======== Task inputs

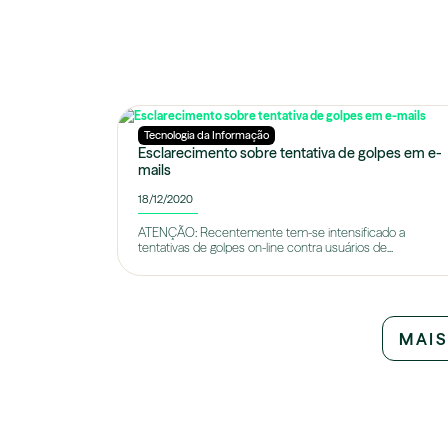
Tecnologia da Informação
Esclarecimento sobre tentativa de golpes em e-
mails
18/12/2020
ATENÇÃO: Recentemente tem-se intensificado a
tentativas de golpes on-line contra usuários de...
MAIS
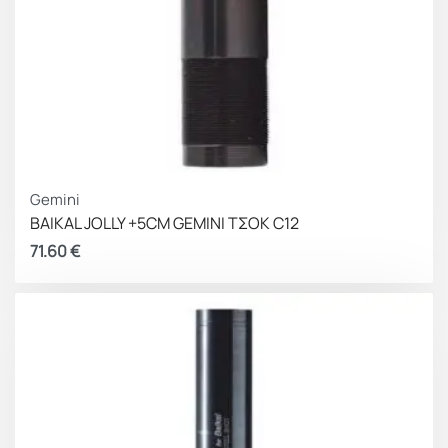
Gemini
BAIKAL JOLLY +5CM GEMINI ΤΣΟΚ C12
71.60
€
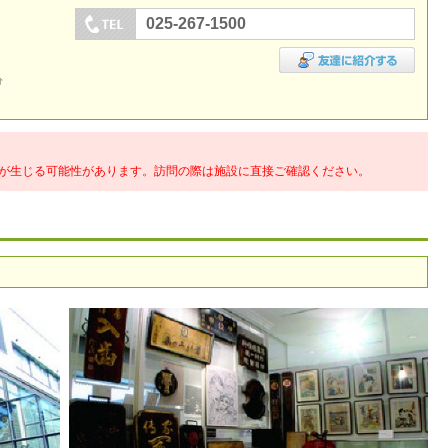
025-267-1500
分
が生じる可能性があります。訪問の際は施設に直接ご確認ください。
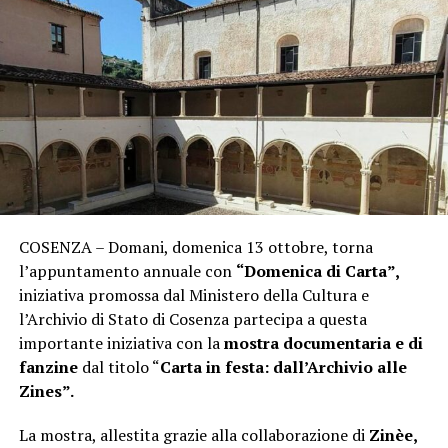
COSENZA – Domani, domenica 13 ottobre, torna
l’appuntamento annuale con
“Domenica di Carta”,
iniziativa promossa dal Ministero della Cultura e
l’Archivio di Stato di Cosenza partecipa a questa
importante iniziativa con la
mostra documentaria e di
fanzine
dal titolo “
Carta in festa: dall’Archivio alle
Zines”.
La mostra, allestita grazie alla collaborazione di
Zinèe,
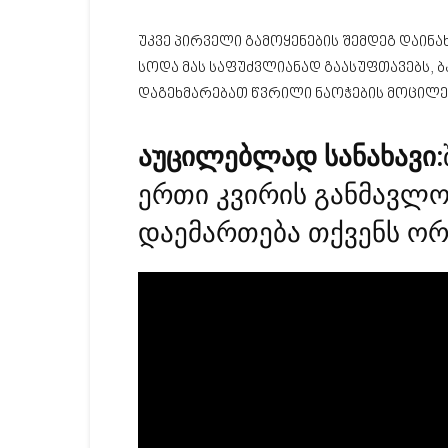
უკვე პირველი გამოყენების შემდეგ დაინახ
სოდა მას საფუძვლიანად გაასუფთავებს, ბა
დაგეხმარებათ წვრილი ნაოჭების მოცილებ
აუცილებლად სანახავი:
ერთი კვირის განმავლო
დაემართება თქვენს ორ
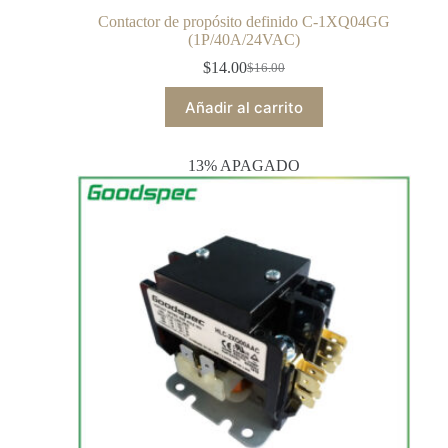
Contactor de propósito definido C-1XQ04GG
(1P/40A/24VAC)
$
14.00
$
16.00
Añadir al carrito
13% APAGADO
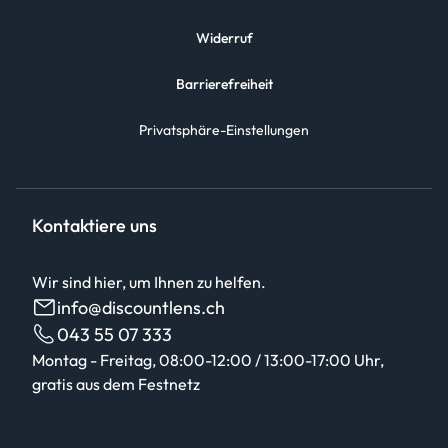
Widerruf
Barrierefreiheit
Privatsphäre-Einstellungen
Kontaktiere uns
Wir sind hier, um Ihnen zu helfen.
info@discountlens.ch
043 55 07 333
Montag - Freitag, 08:00-12:00 / 13:00-17:00 Uhr,
gratis aus dem Festnetz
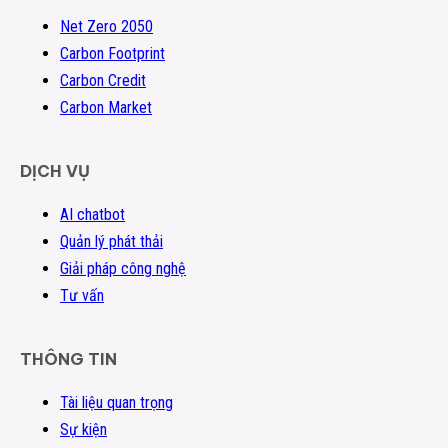
Net Zero 2050
Carbon Footprint
Carbon Credit
Carbon Market
DỊCH VỤ
AI chatbot
Quản lý phát thải
Giải pháp công nghệ
Tư vấn
THÔNG TIN
Tài liệu quan trọng
Sự kiện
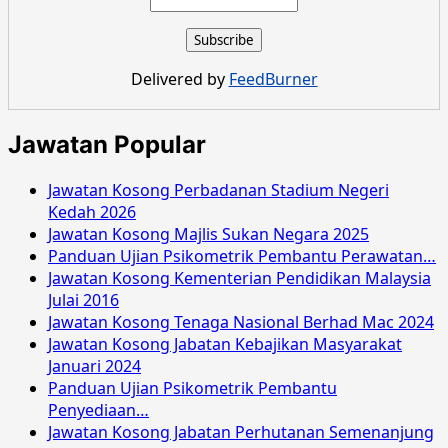
Jawatan
Kosong
Majlis
Daerah
Delivered by
FeedBurner
Pontian
Mac
2019
Jawatan Popular
Jawatan Kosong Perbadanan Stadium Negeri
Kedah 2026
Jawatan Kosong Majlis Sukan Negara 2025
Panduan Ujian Psikometrik Pembantu Perawatan…
Jawatan Kosong Kementerian Pendidikan Malaysia
Julai 2016
Jawatan Kosong Tenaga Nasional Berhad Mac 2024
Jawatan Kosong Jabatan Kebajikan Masyarakat
Januari 2024
Panduan Ujian Psikometrik Pembantu
Penyediaan…
Jawatan Kosong Jabatan Perhutanan Semenanjung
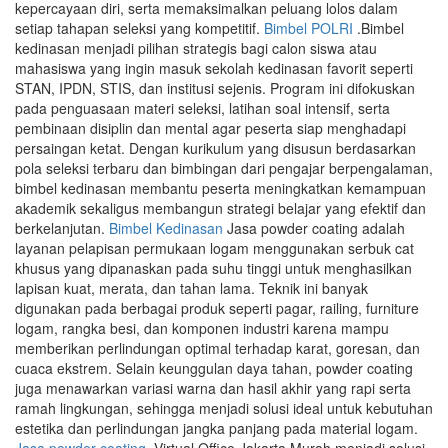
kepercayaan diri, serta memaksimalkan peluang lolos dalam
setiap tahapan seleksi yang kompetitif.
Bimbel POLRI
.Bimbel
kedinasan menjadi pilihan strategis bagi calon siswa atau
mahasiswa yang ingin masuk sekolah kedinasan favorit seperti
STAN, IPDN, STIS, dan institusi sejenis. Program ini difokuskan
pada penguasaan materi seleksi, latihan soal intensif, serta
pembinaan disiplin dan mental agar peserta siap menghadapi
persaingan ketat. Dengan kurikulum yang disusun berdasarkan
pola seleksi terbaru dan bimbingan dari pengajar berpengalaman,
bimbel kedinasan membantu peserta meningkatkan kemampuan
akademik sekaligus membangun strategi belajar yang efektif dan
berkelanjutan.
Bimbel Kedinasan
Jasa powder coating adalah
layanan pelapisan permukaan logam menggunakan serbuk cat
khusus yang dipanaskan pada suhu tinggi untuk menghasilkan
lapisan kuat, merata, dan tahan lama. Teknik ini banyak
digunakan pada berbagai produk seperti pagar, railing, furniture
logam, rangka besi, dan komponen industri karena mampu
memberikan perlindungan optimal terhadap karat, goresan, dan
cuaca ekstrem. Selain keunggulan daya tahan, powder coating
juga menawarkan variasi warna dan hasil akhir yang rapi serta
ramah lingkungan, sehingga menjadi solusi ideal untuk kebutuhan
estetika dan perlindungan jangka panjang pada material logam.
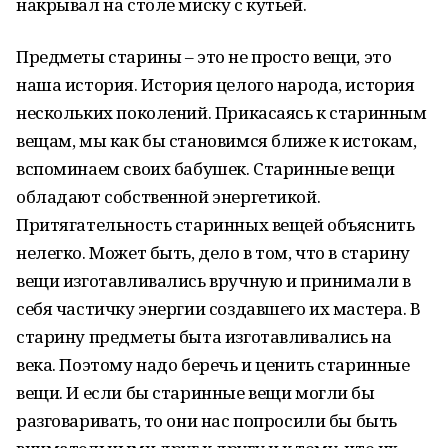
накрывал на столе миску с кутьей.
Предметы старины – это не просто вещи, это
наша история. История целого народа, история
нескольких поколений. Прикасаясь к старинным
вещам, мы как бы становимся ближе к истокам,
вспоминаем своих бабушек. Старинные вещи
обладают собственной энергетикой.
Притягательность старинных вещей объяснить
нелегко. Может быть, дело в том, что в старину
вещи изготавливались вручную и принимали в
себя частичку энергии создавшего их мастера. В
старину предметы быта изготавливались на
века. Поэтому надо беречь и ценить старинные
вещи. И если бы старинные вещи могли бы
разговаривать, то они нас попросили бы быть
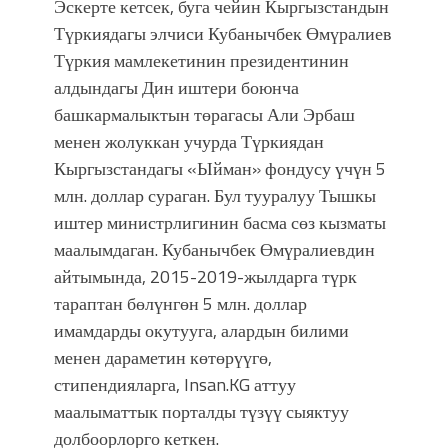
Эскерте кетсек, буга чейин Кыргызстандын
Түркиядагы элчиси Кубанычбек Өмүралиев
Түркия мамлекетинин президентинин
алдындагы Дин иштери боюнча
башкармалыктын төрагасы Али Эрбаш
менен жолуккан учурда Түркиядан
Кыргызстандагы «Ыйман» фондусу үчүн 5
млн. доллар сураган. Бул тууралуу Тышкы
иштер министрлигинин басма сөз кызматы
маалымдаган. Кубанычбек Өмүралиевдин
айтымында, 2015-2019-жылдарга түрк
тараптан бөлүнгөн 5 млн. доллар
имамдарды окутууга, алардын билими
менен дараметин көтөрүүгө,
стипендияларга, Insan.KG аттуу
маалыматтык порталды түзүү сыяктуу
долбоорлорго кеткен.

================

Restate the full listing word for word, excluding images.

Tecnologia da Informação
Esclarecimento sobre tentativa de golpes em e-
mails
18/12/2020
ATENÇÃO: Recentemente tem-se intensificado a
tentativas de golpes on-line contra usuários de...
MAIS
Gemini
BAIKAL JOLLY +5CM GEMINI ΤΣΟΚ C12
71.60
€
025-267-1500
分
が生じる可能性があります。訪問の際は施設に直接ご確認ください。
COSENZA – Domani, domenica 13 ottobre, torna
l’appuntamento annuale con
“Domenica di Carta”,
iniziativa promossa dal Ministero della Cultura e
l’Archivio di Stato di Cosenza partecipa a questa
importante iniziativa con la
mostra documentaria e di
fanzine
dal titolo “
Carta in festa: dall’Archivio alle
Zines”.
La mostra, allestita grazie alla collaborazione di
Zinèe,
უკვე პირველი გამოყენების შემდეგ დაინახ
სოდა მას საფუძვლიანად გაასუფთავებს, ბა
დაგეხმარებათ წვრილი ნაოჭების მოცილებ
აუცილებლად სანახავი:
ერთი კვირის განმავლო
დაემართება თქვენს ორ
Contactor de propósito definido C-1XQ04GG
(1P/40A/24VAC)
$
14.00
$
16.00
Añadir al carrito
13% APAGADO
Widerruf
Barrierefreiheit
Privatsphäre-Einstellungen
Kontaktiere uns
Wir sind hier, um Ihnen zu helfen.
info@discountlens.ch
043 55 07 333
Montag - Freitag, 08:00-12:00 / 13:00-17:00 Uhr,
gratis aus dem Festnetz
Net Zero 2050
Carbon Footprint
Carbon Credit
Carbon Market
DỊCH VỤ
AI chatbot
Quản lý phát thải
Giải pháp công nghệ
Tư vấn
THÔNG TIN
Tài liệu quan trọng
Sự kiện
Jawatan
Kosong
Majlis
Daerah
Delivered by
FeedBurner
Pontian
Mac
2019
Jawatan Popular
Jawatan Kosong Perbadanan Stadium Negeri
Kedah 2026
Jawatan Kosong Majlis Sukan Negara 2025
Panduan Ujian Psikometrik Pembantu Perawatan…
Jawatan Kosong Kementerian Pendidikan Malaysia
Julai 2016
Jawatan Kosong Tenaga Nasional Berhad Mac 2024
Jawatan Kosong Jabatan Kebajikan Masyarakat
Januari 2024
Panduan Ujian Psikometrik Pembantu
Penyediaan…
Jawatan Kosong Jabatan Perhutanan Semenanjung
kepercayaan diri, serta memaksimalkan peluang lolos dalam
setiap tahapan seleksi yang kompetitif.
Bimbel POLRI
.Bimbel
kedinasan menjadi pilihan strategis bagi calon siswa atau
mahasiswa yang ingin masuk sekolah kedinasan favorit seperti
STAN, IPDN, STIS, dan institusi sejenis. Program ini difokuskan
pada penguasaan materi seleksi, latihan soal intensif, serta
pembinaan disiplin dan mental agar peserta siap menghadapi
persaingan ketat. Dengan kurikulum yang disusun berdasarkan
pola seleksi terbaru dan bimbingan dari pengajar berpengalaman,
bimbel kedinasan membantu peserta meningkatkan kemampuan
akademik sekaligus membangun strategi belajar yang efektif dan
berkelanjutan.
Bimbel Kedinasan
Jasa powder coating adalah
layanan pelapisan permukaan logam menggunakan serbuk cat
khusus yang dipanaskan pada suhu tinggi untuk menghasilkan
lapisan kuat, merata, dan tahan lama. Teknik ini banyak
digunakan pada berbagai produk seperti pagar, railing, furniture
logam, rangka besi, dan komponen industri karena mampu
memberikan perlindungan optimal terhadap karat, goresan, dan
cuaca ekstrem. Selain keunggulan daya tahan, powder coating
juga menawarkan variasi warna dan hasil akhir yang rapi serta
ramah lingkungan, sehingga menjadi solusi ideal untuk kebutuhan
estetika dan perlindungan jangka panjang pada material logam.
накрывал на столе миску с кутьей.
Предметы старины – это не просто вещи, это
наша история. История целого народа, история
нескольких поколений. Прикасаясь к старинным
вещам, мы как бы становимся ближе к истокам,
вспоминаем своих бабушек. Старинные вещи
обладают собственной энергетикой.
Притягательность старинных вещей объяснить
нелегко. Может быть, дело в том, что в старину
вещи изготавливались вручную и принимали в
себя частичку энергии создавшего их мастера. В
старину предметы быта изготавливались на
века. Поэтому надо беречь и ценить старинные
вещи. И если бы старинные вещи могли бы
разговаривать, то они нас попросили бы быть
Эскерте кетсек, буга чейин Кыргызстандын
Түркиядагы элчиси Кубанычбек Өмүралиев
Түркия мамлекетинин президентинин
алдындагы Дин иштери боюнча
башкармалыктын төрагасы Али Эрбаш
менен жолуккан учурда Түркиядан
Кыргызстандагы «Ыйман» фондусу үчүн 5
млн. доллар сураган. Бул тууралуу Тышкы
иштер министрлигинин басма сөз кызматы
маалымдаган. Кубанычбек Өмүралиевдин
айтымында, 2015-2019-жылдарга түрк
тараптан бөлүнгөн 5 млн. доллар
имамдарды окутууга, алардын билими
менен дараметин көтөрүүгө,
стипендияларга, Insan.KG аттуу
маалыматтык порталды түзүү сыяктуу
долбоорлорго кеткен.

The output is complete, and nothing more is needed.